Pas grand chose. Contre l’Angleterre, on manque de chance. On encaisse le premier but dix secondes après avoir frappé sur la transversale. Et contre l’Uruguay on prend un but à la 95e minute. On manque d’expérience et d’un buteur. Cependant, on peut toujours se qualifier. Etant donné les résultats des autres groupes, il suffit que l’on gagne 1-0 contre le Canada pour accrocher une place en huitièmes.
Certains de vos joueurs intéressent-ils déjà les clubs européens ?
Notre défenseur, Faustin Usengimana est déjà en contact avec deux clubs français. Et trois autres joueurs sont vraiment prometteurs. Cependant, ces jeunes ne peuvent pas partir en Europe avant leurs 18 ans s’ils ne sont pas accompagnés par leurs parents, alors on réfléchit à la mise en place d’une système pour eux. J’ai suggéré l’idée d’intégrer la future sélection des moins de 20 dans le championnat rwandais.
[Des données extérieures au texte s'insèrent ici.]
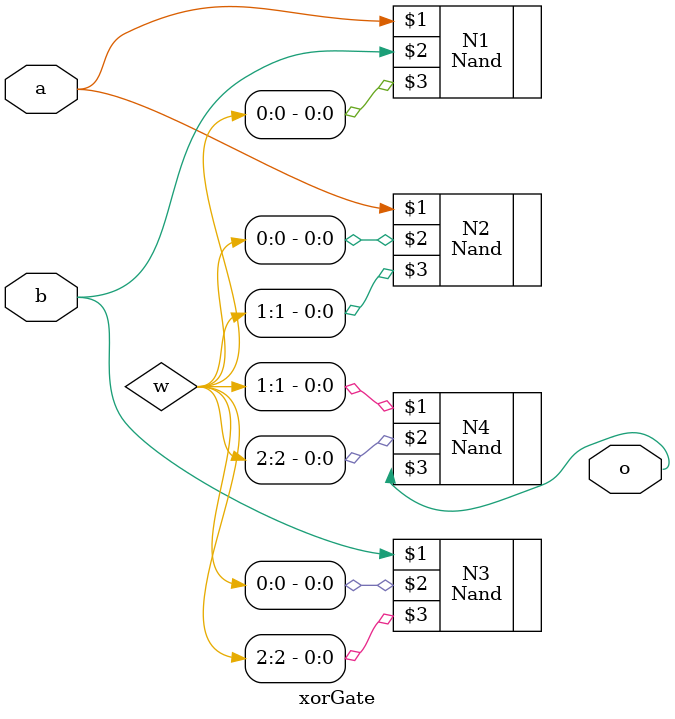
<source format=v>
`timescale 1ns / 1ps

`include "../include/Nand.v"

module xorGate(
    input a,
    input b,
    output o
    );

wire [2:0] w;

Nand N1(a, b, w[0]);
Nand N2(a, w[0], w[1]);
Nand N3(b, w[0], w[2]);
Nand N4(w[1], w[2], o);

endmodule

</source>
Allez-vous poursuivre avec le Rwanda après la Coupe du Monde ?
En février, on a négocié un contrat de deux ans, on va voir si on s’entend après la Coupe du Monde. Mais il y a une volonté de continuer avec cette équipe pour préparer les moins de 20 ans, et détecter les futurs moins de 17. On est un petit pays de football, sans véritable passé. Ce qu’on vit va peut-être faire prendre conscience qu’il faut mettre en place des structures pour accueillir les jeunes plus tôt, qu’il faut former des entraîneurs. Il existe un véritable engouement pour cette sélection au Rwanda.